Croci in montagna, non si placa la polemica e Urzì attacca i collaboratori in sciopero: "Sono loro a spargere una cattiva fama sul Cai, il direttore ha infangato il governo"
Un durissimo attacco di Urzì, il parlamentare e commissario provinciale di Fratelli d'Italia si scaglia contro i collaboratori della rivista de Lo Scarpone e il direttore editoriale Marco Albino Ferrari

BOLZANO. "I collaboratori della rivista del Cai sono in sciopero ma il direttore ha infangato il governo". A dirlo Alessandro Urzì. Un duro attacco del parlamentare e commissario in Trentino di Fratelli d'Italia in cui si parla anche di ''ideologismo'' e di ''opposizione al governo in carica''. "Prenderne atto sarebbe stato più opportuno invece di inscenare un’agitazione che contribuisce a spargere una inopportuna cattiva fama sul Cai".
Il parlamentare si scaglia contro i collaboratori, "loro stessi autori di un grave travisamento dei fatti" con "il Cai parte lesa". Non si placano, insomma, le polemiche sull'opportunità o meno di mettere nuove croci sulle cime delle montagne. Tutto è iniziato dopo che alcune testate giornalistiche hanno riportato erroneamente le posizioni espresse da Marco Albino Ferrari, direttore editoriale e responsabile delle attività culturali del Cai, e da Pietro Lacasella (antropologo e scrittore) autore di un articolo dal titolo “Croci di vetta: sbagliato rimuoverle, anacronistico istallarne di nuove”.
La posizione era chiara: piantare nuove croci (soprattutto se monumentali come quella che si voleva mettere sul Baldo) non ha più molto senso. Peraltro la posizione è stata condivisa anche da alcuni esponenti di rilievo del Vaticano. Tuttavia gran parte della stampa e diversi politici soprattutto di destra, fra cui ben due ministri, hanno sollevato le polemiche. E Santanchè aveva anche affermato: "Resto basita dalla decisione del Cai di togliere le croci dalle vette delle montagne senza aver comunicato nulla al ministero''.
A intervenire anche il presidente generale del Club alpino italiano, Antonio Montani, che si è smarcato, ha preso le distanze e ha scaricato la questione sui suoi stessi collaboratori. "Non abbiamo mai trattato l’argomento delle croci di vetta in alcuna sede, tanto meno prendendone una posizione ufficiale. Quanto pubblicato è frutto di dichiarazioni personali espresse dal direttore editoriale Marco Albino Ferrari durante la presentazione di un libro" (Qui articolo). E ancora: ''Ci scusiamo per l'equivoco''.
Un dibattito assurdo come ha ricostruito il nostro direttore Luca Pianesi (QUI L'EDITORIALE). Una vicenda che ha fatto storcere il naso a molti tra cui i collaboratori de “Lo Scarpone” (il portale del Cai dove erano apparsi i primi articoli sulle croci di vetta) che hanno indetto uno sciopero: “Vogliamo manifestare la nostra vicinanza a Pietro Lacasella e Marco Albino Ferrari, chiedendo loro di ritirare le dimissioni e di tornare alla guida della testata" (Qui articolo).
LA NOTA INTEGRALE DI URZì
I 19 collaboratori dello Scarpone che hanno intrapreso uno sciopero a sostegno di Marco Albino Ferrari, direttore editoriale della rivista del Cai, contestando il presunto travisamento delle dichiarazioni sul tema dello stop alle croci sulle cime delle montagne, sono autori loro stessi di un grave travisamento dei fatti.

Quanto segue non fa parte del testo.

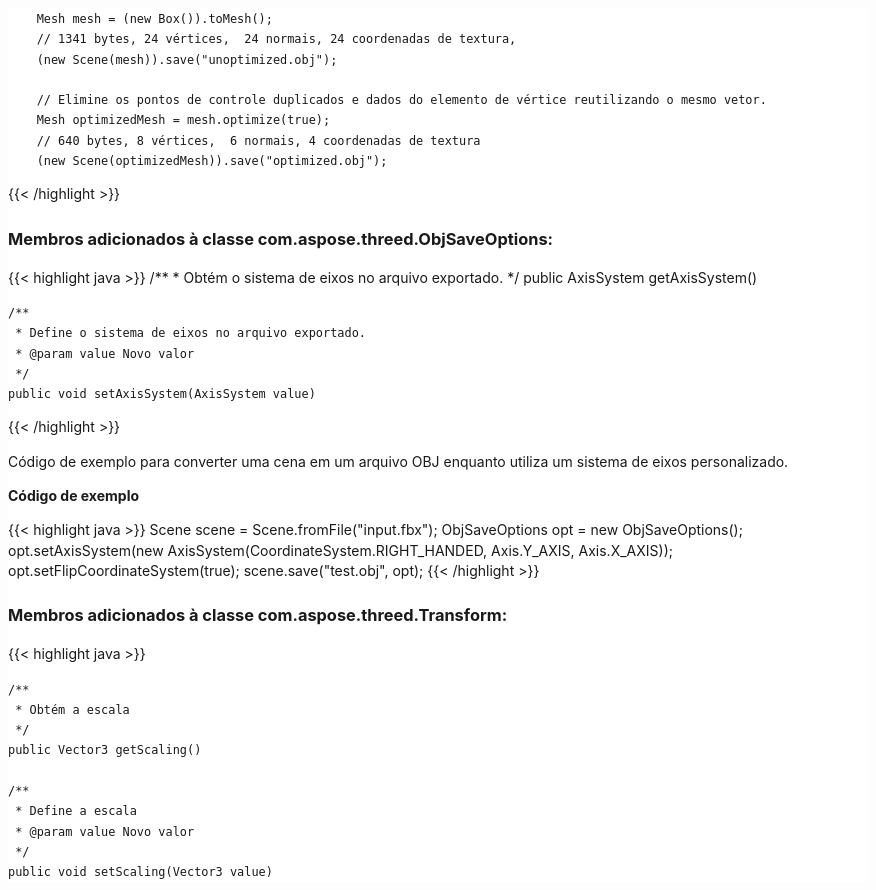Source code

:         Mesh mesh = (new Box()).toMesh();
        // 1341 bytes, 24 vértices,  24 normais, 24 coordenadas de textura,
        (new Scene(mesh)).save("unoptimized.obj");

        // Elimine os pontos de controle duplicados e dados do elemento de vértice reutilizando o mesmo vetor.
        Mesh optimizedMesh = mesh.optimize(true);
        // 640 bytes, 8 vértices,  6 normais, 4 coordenadas de textura
        (new Scene(optimizedMesh)).save("optimized.obj");

{{< /highlight >}}


### Membros adicionados à classe **com.aspose.threed.ObjSaveOptions**:

{{< highlight java >}}
    /**
     * Obtém o sistema de eixos no arquivo exportado.
     */
    public AxisSystem getAxisSystem()
    
    /**
     * Define o sistema de eixos no arquivo exportado.
     * @param value Novo valor
     */
    public void setAxisSystem(AxisSystem value)

{{< /highlight >}}

Código de exemplo para converter uma cena em um arquivo OBJ enquanto utiliza um sistema de eixos personalizado.

**Código de exemplo**

{{< highlight java >}}
        Scene scene = Scene.fromFile("input.fbx");
        ObjSaveOptions opt = new ObjSaveOptions();
        opt.setAxisSystem(new AxisSystem(CoordinateSystem.RIGHT_HANDED, Axis.Y_AXIS, Axis.X_AXIS));
        opt.setFlipCoordinateSystem(true);
        scene.save("test.obj", opt);
{{< /highlight >}}



### Membros adicionados à classe **com.aspose.threed.Transform**:

{{< highlight java >}}

    /**
     * Obtém a escala
     */
    public Vector3 getScaling()
    
    /**
     * Define a escala
     * @param value Novo valor
     */
    public void setScaling(Vector3 value)
    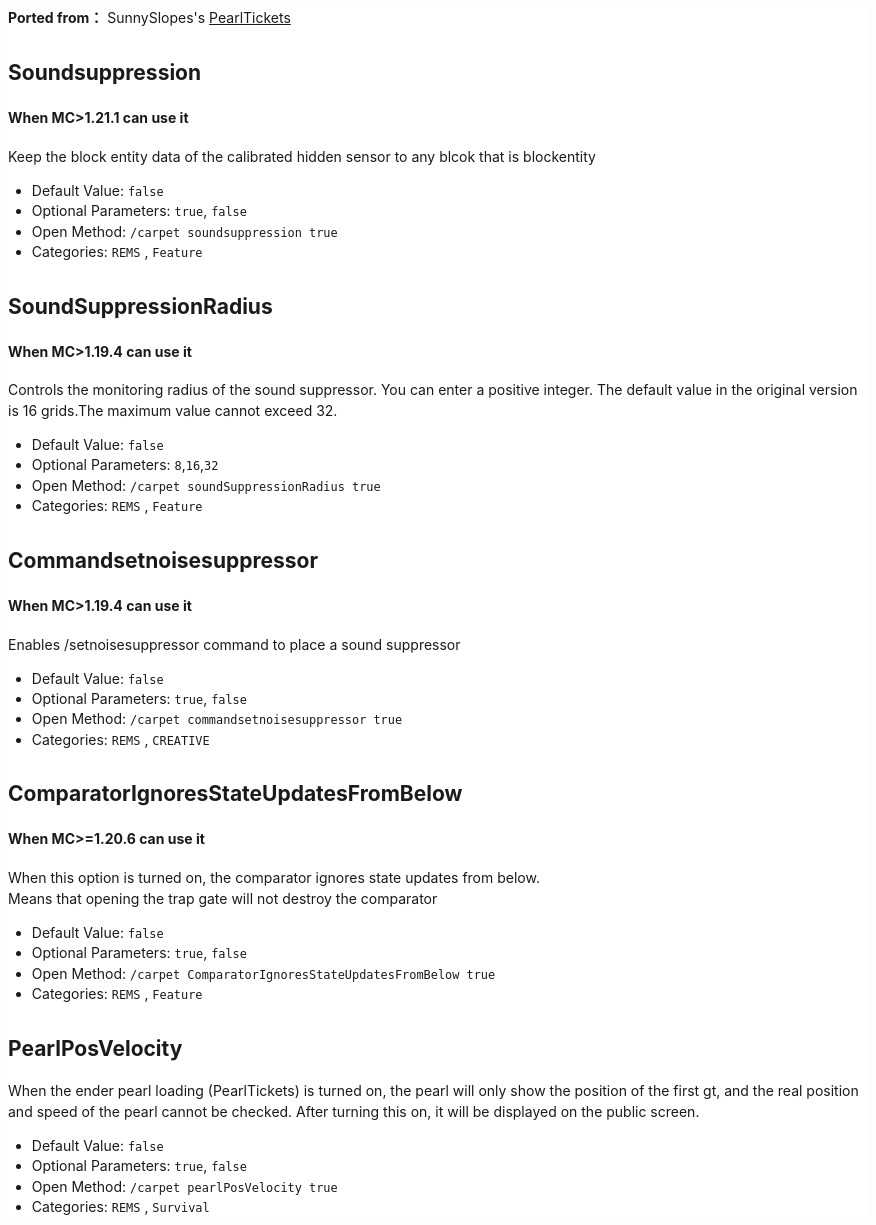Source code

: **Ported from：**
SunnySlopes's [PearlTickets](https://github.com/SunnySlopes/PearlTickets)

## Soundsuppression
#### When MC>1.21.1 can use it
Keep the block entity data of the calibrated hidden sensor to any blcok that is blockentity
* Default Value: `false`
* Optional Parameters: `true`, `false`
* Open Method: `/carpet soundsuppression true`
* Categories: `REMS` , `Feature`

## SoundSuppressionRadius
#### When MC>1.19.4 can use it
Controls the monitoring radius of the sound suppressor. You can enter a positive integer. The default value in the original version is 16 grids.The maximum value cannot exceed 32.
* Default Value:  `false`
* Optional Parameters: `8`,`16`,`32`
* Open Method: `/carpet soundSuppressionRadius true`
* Categories: `REMS` , `Feature`

## Commandsetnoisesuppressor
#### When MC>1.19.4 can use it
Enables /setnoisesuppressor command to place a sound suppressor
* Default Value:  `false`
* Optional Parameters: `true`, `false`
* Open Method: `/carpet commandsetnoisesuppressor true`
* Categories: `REMS` , `CREATIVE`

## ComparatorIgnoresStateUpdatesFromBelow
#### When MC>=1.20.6 can use it
When this option is turned on, the comparator ignores state updates from below.  
Means that opening the trap gate will not destroy the comparator
* Default Value: `false`
* Optional Parameters: `true`, `false`
* Open Method: `/carpet ComparatorIgnoresStateUpdatesFromBelow true`
* Categories: `REMS` , `Feature`

## PearlPosVelocity
When the ender pearl loading (PearlTickets) is turned on, the pearl will only show the position of the first gt, and the real position and speed of the pearl cannot be checked. After turning this on, it will be displayed on the public screen.

* Default Value: `false`
* Optional Parameters: `true`, `false`
* Open Method: `/carpet pearlPosVelocity true`
* Categories: `REMS` , `Survival`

Appaiono invece giustificarle e sostenerle quelle dichiarazioni, quasi che Ferrari non avesse voluto condirle di un ideologismo di maniera che lo ha portato non a caso a dichiarare che il governo in carica sia di “estrema destra” e illiberale.
Dichiarazioni politiche, espressioni di un pensiero ideologico che ha trovato la sua incarnazione anche nel sostegno all’ipotesi dello stop alle croci sulle cime delle montagne, e che ha trasferito il Cai, che non lo meritava affatto, sul terreno della polemica politica quando invece dovrebbe interessarsi esclusivamente dell’amore per la montagna e della natura. Con il Cai parte lesa in questa vicenda.
I collaboratori in agitazione dello Scarpone travisano, accusandola di travisamento, la polemica sulle parole del direttore editoriale chiare come non mai quando indossa i panni dell’oppositore al governo in carica, ruolo che poco si addice a un direttore di una rivista del popolo della montagna che non conosce colori politici.
Prenderne atto sarebbe stato più opportuno invece di inscenare un’agitazione che contribuisce a spargere una inopportuna cattiva fama sul Cai. Associazione a cui, lo ricordo, sono iscritto da 25 anni.